Which brings me to one of my favorite points to make about seasoning: salt isn’t the end all be all. I use a holy trinity of flavors in almost everything I make: salty, acidic, and sweet. The medium for these flavors varies. Sometimes I use fish sauce instead of salt. Sometimes I use sugar others honey others agave. For acid, it ranges from citrus to various vinegars. When I cook I imagine every dish has these three knobs. And I tweak them ever so slightly. I don’t necessarily want my savory dishes to taste sweet—I just want that baseline of warmth that a subtle dash of sugar can provide, to bring out the earthy sweetness in the black-eyed peas, paprika, and peanuts in this instance. That is what I mean when I say “to taste”. Slowly but surely turning the volume up on this that or the other so that everything tastes more like what it is. When you reach perfect pitch, you’ll know. Because you’ll go from like to love. That’s one of the backbones of how I cook. Taste and tune. Balance
If I’d had that oven I keep lamenting not having yet, I would have made you some homemade pita to go along with this. But as it stood all I had around was a bedraggled bulb of fennel. Which, as it turns out, made for excellent dipping. I plan to serve this with seed flat bread and pickled fennel & celery root at an event that I’m helping put on with Ruthie Lindsey and Christian of 1924 & Travis of Manready Mercantile, An Evening With Kindreds, later this month. It’s just gonna be a bunch of what it sounds like, kindred spirits, makers & artists getting together to be together in Nashville, TN. And there will be a lot of southern fare from scratch if I have anything to say about it. Which I happily do! So this was recipe test number one for the event, and I’m so pleased with it—I get immense inspiration from translating global dishes into regional ingredients. The peanut butter and black eyed peas and apple cider vinegar…it almost sounds illogical. Yet it makes so much sense.

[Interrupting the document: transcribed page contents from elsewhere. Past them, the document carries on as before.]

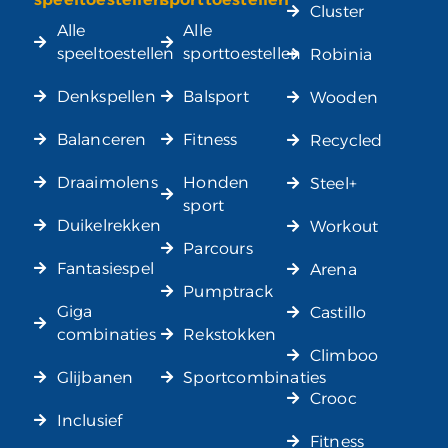
Cluster
Alle
Alle
speeltoestellen
sporttoestellen
Robinia
Denkspellen
Balsport
Wooden
Balanceren
Fitness
Recycled
Draaimolens
Honden
Steel+
sport
Duikelrekken
Workout
Parcours
Fantasiespel
Arena
Pumptrack
Giga
Castillo
combinaties
Rekstokken
Climboo
Glijbanen
Sportcombinaties
Crooc
Inclusief
Fitness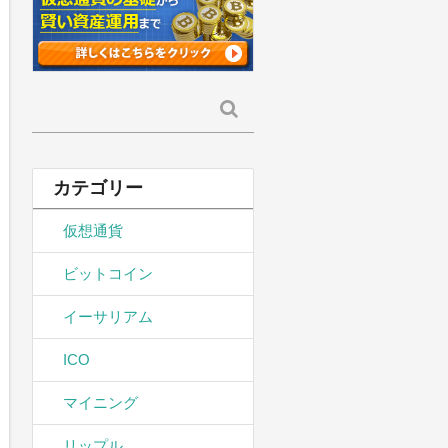
検
索:
カテゴリー
仮想通貨
ビットコイン
イーサリアム
ICO
マイニング
リップル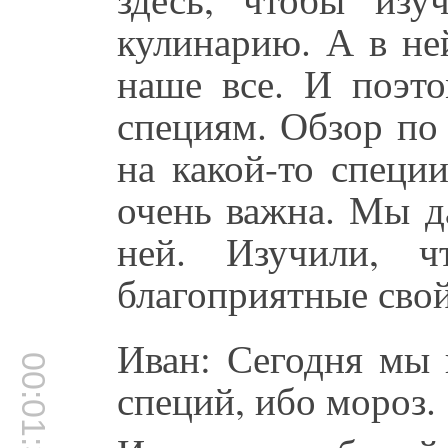
кулинарию. А в ней
наше все. И поэт
специям. Обзор по
на какой-то специ
очень важна. Мы 
ней. Изучили, 
благоприятные свойс
Иван: Сегодня мы 
00:01:30
специй, ибо мороз.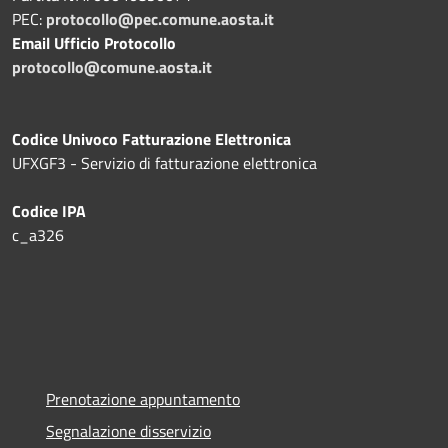
PEC:
protocollo@pec.comune.aosta.it
Email Ufficio Protocollo
protocollo@comune.aosta.it
Codice Univoco Fatturazione Elettronica
UFXGF3 - Servizio di fatturazione elettronica
Codice IPA
c_a326
Prenotazione appuntamento
Segnalazione disservizio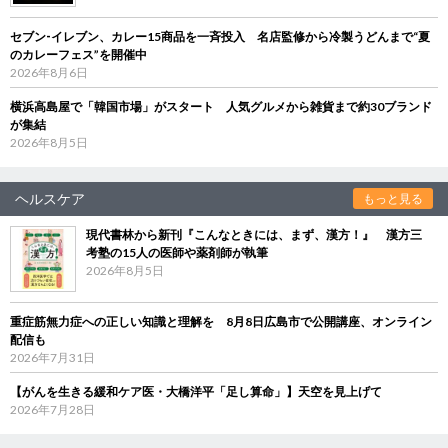
セブン‐イレブン、カレー15商品を一斉投入 名店監修から冷製うどんまで“夏
のカレーフェス”を開催中
2026年8月6日
横浜高島屋で「韓国市場」がスタート 人気グルメから雑貨まで約30ブランド
が集結
2026年8月5日
ヘルスケア
もっと見る
現代書林から新刊『こんなときには、まず、漢方！』 漢方三
考塾の15人の医師や薬剤師が執筆
2026年8月5日
重症筋無力症への正しい知識と理解を 8月8日広島市で公開講座、オンライン
配信も
2026年7月31日
【がんを生きる緩和ケア医・大橋洋平「足し算命」】天空を見上げて
2026年7月28日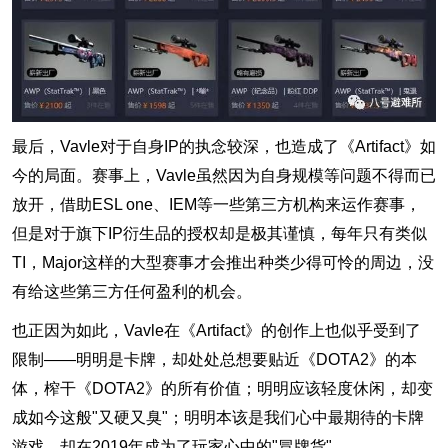
最后，Vavle对于自身IP的执念较深，也造成了《Artifact》如
今的局面。赛事上，Vavle虽然因为自身规模等问题不得而已
放开，借助ESL one、IEM等一些第三方机构来运作赛事，
但是对于旗下IP衍生品的授权却是极其谨慎，每年只有类似
TI，Major这样的大型赛事才会推出种类少得可怜的周边，没
有给这些第三方任何盈利的机会。
也正因为如此，Vavle在《Artifact》的创作上也似乎受到了
限制——明明是卡牌，却处处总想要贴近《DOTA2》的本
体，榨干《DOTA2》的所有价值；明明应该轻度休闲，却变
成如今这般"又硬又臭"；明明本该是我们心中最期待的卡牌
游戏，却在2019年成为了玩家心中的"冒牌货"。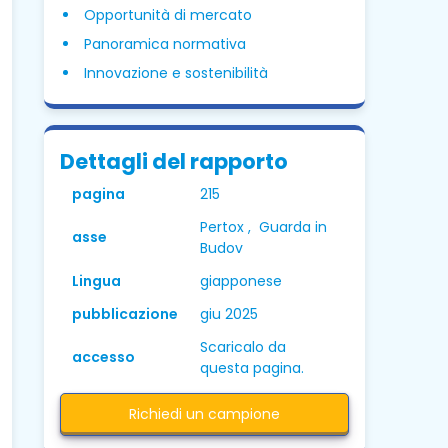
Opportunità di mercato
Panoramica normativa
Innovazione e sostenibilità
Dettagli del rapporto
pagina
215
Pertox , Guarda in
asse
Budov
Lingua
giapponese
pubblicazione
giu 2025
Scaricalo da
accesso
questa pagina.
Richiedi un campione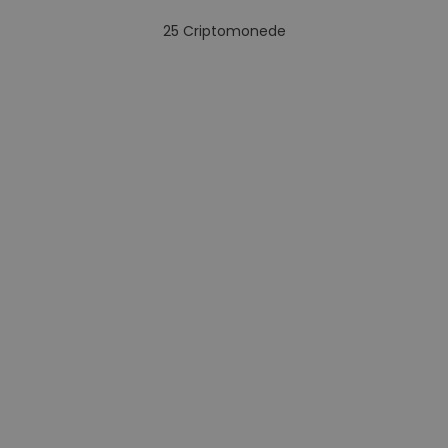
25
Criptomonede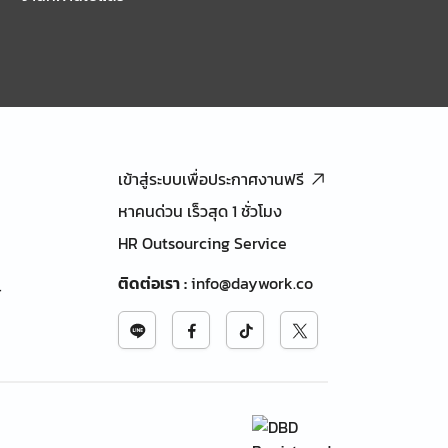
เข้าสู่ระบบเพื่อประกาศงานฟรี
หาคนด่วน เร็วสุด 1 ชั่วโมง
HR Outsourcing Service
ติดต่อเรา
:
info@daywork.co
้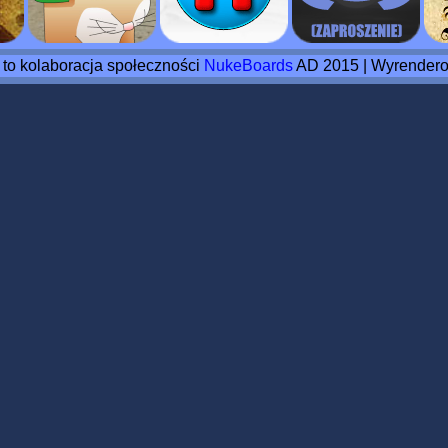
o to kolaboracja społeczności
NukeBoards
AD 2015 | Wyrendero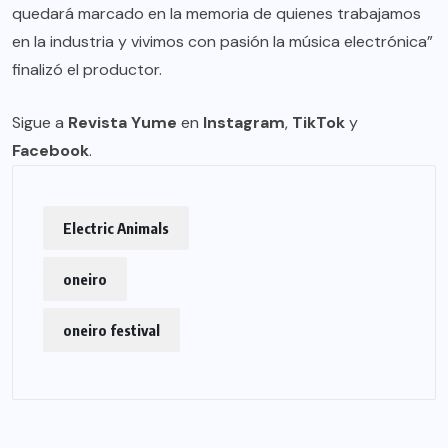
quedará marcado en la memoria de quienes trabajamos
en la industria y vivimos con pasión la música electrónica”
finalizó el productor.
Sigue a
Revista Yume
en
Instagram
,
TikTok
y
Facebook
.
Electric Animals
oneiro
oneiro festival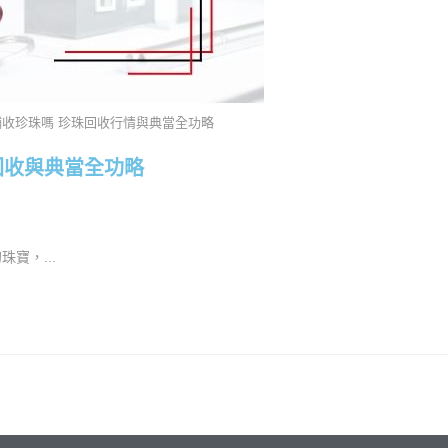
舖收珍珠嗎 珍珠回收行情與典當全功略
回收與典當全功略
寶，...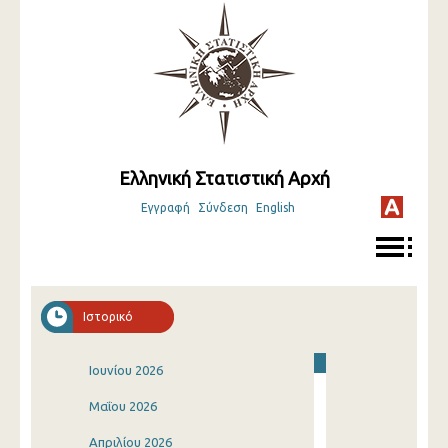
Ελληνική Στατιστική Αρχή
Εγγραφή
Σύνδεση
English
Ιστορικό
Ιουνίου 2026
Μαΐου 2026
Απριλίου 2026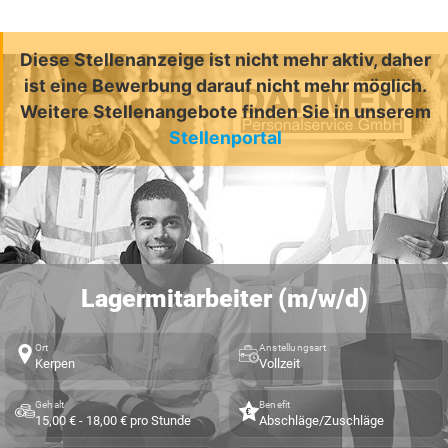
Diese Stellenanzeige ist nicht mehr aktiv, daher
ist eine Bewerbung darauf nicht mehr möglich.
Weitere Stellenangebote finden Sie in unserem
Stellenportal
Lagermitarbeiter (m/w/d)
Ort
Anstellungsart
Kerpen
Vollzeit
Gehalt
Benefit
15,00 € - 18,00 € pro Stunde
Abschläge/Zuschläge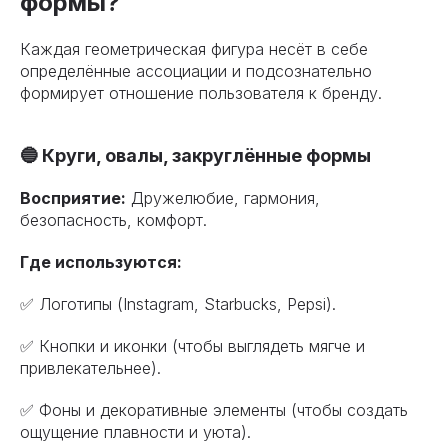
формы?
Каждая геометрическая фигура несёт в себе
определённые ассоциации и подсознательно
формирует отношение пользователя к бренду.
🔵 Круги, овалы, закруглённые формы
Восприятие:
Дружелюбие, гармония,
безопасность, комфорт.
Где используются:
✅ Логотипы (Instagram, Starbucks, Pepsi).
✅ Кнопки и иконки (чтобы выглядеть мягче и
привлекательнее).
✅ Фоны и декоративные элементы (чтобы создать
ощущение плавности и уюта).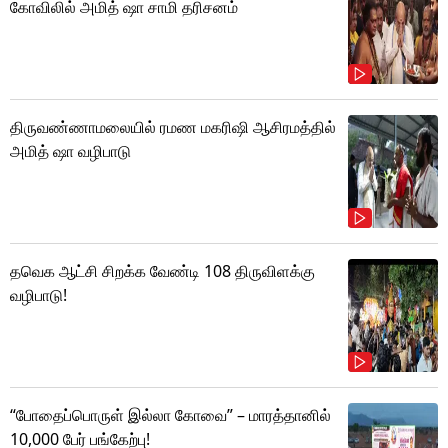
கோவிலில் அமித் ஷா சாமி தரிசனம்
திருவண்ணாமலையில் ரமண மகரிஷி ஆசிரமத்தில்
அமித் ஷா வழிபாடு
தவெக ஆட்சி சிறக்க வேண்டி 108 திருவிளக்கு
வழிபாடு!
“போதைப்பொருள் இல்லா கோவை” – மாரத்தானில்
10,000 பேர் பங்கேற்பு!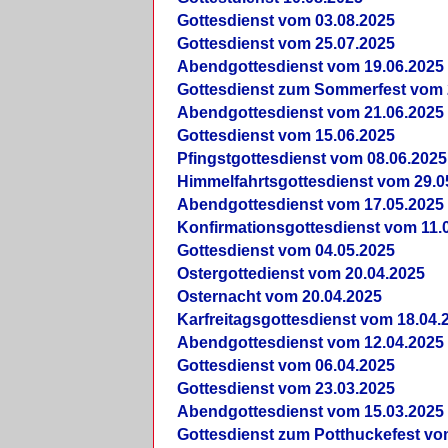
Gottesdienst vom 03.08.2025
Gottesdienst vom 25.07.2025
Abendgottesdienst vom 19.06.2025
Gottesdienst zum Sommerfest vom 
Abendgottesdienst vom 21.06.2025
Gottesdienst vom 15.06.2025
Pfingstgottesdienst vom 08.06.2025
Himmelfahrtsgottesdienst vom 29.0
Abendgottesdienst vom 17.05.2025
Konfirmationsgottesdienst vom 11.
Gottesdienst vom 04.05.2025
Ostergottedienst vom 20.04.2025
Osternacht vom 20.04.2025
Karfreitagsgottesdienst vom 18.04.
Abendgottesdienst vom 12.04.2025
Gottesdienst vom 06.04.2025
Gottesdienst vom 23.03.2025
Abendgottesdienst vom 15.03.2025
Gottesdienst zum Potthuckefest vo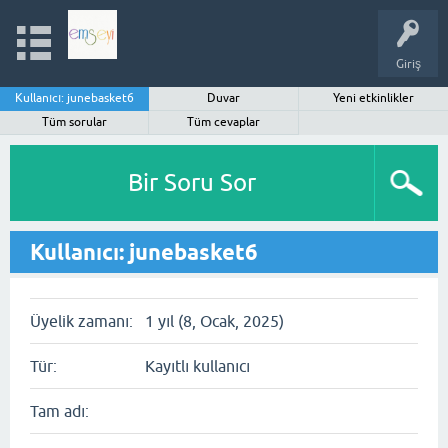
Giriş
Kullanıcı: junebasket6
Duvar
Yeni etkinlikler
Tüm sorular
Tüm cevaplar
Bir Soru Sor
Kullanıcı: junebasket6
Üyelik zamanı:
1 yıl (8, Ocak, 2025)
Tür:
Kayıtlı kullanıcı
Tam adı:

- 15 oz cooked black eyed peas rinsed & drained if canned
- 2 T fresh ground peanut butter
- 2 cloves minced garlic
- 1 tsp raw local honey
- 1 tsp smoked sweet paprika
- 1/2-1 tsp kosher salt
- 1/2 lemon’s worth of juice
- 2-3 tsp apple cider vinegar to taste
- 2 Tablespoons olive oil
- 1/2 cup chopped flat leaf parsley
- 2 Tablespoons minced chives
- Mix everything in a food processor (I use my mini). You can use a blender but that takes a little more tenacity to get it completely smooth. At least in my lousy blender. Start on the lower end with 1/2 tsp salt, 1 tsp honey, and 2 tsp of apple cider vinegar. Whir until completely smooth. Taste. Adjust acid, sweetness, and salt as desired. Stir in any additions if you like. Whir one more time. Top with a drizzle of olive oil, a pinch of smoked paprika, and minced chives. Enjoy with everything from pickled veg to crudité to flat bread to homemade pita chips. I love it with raw fennel!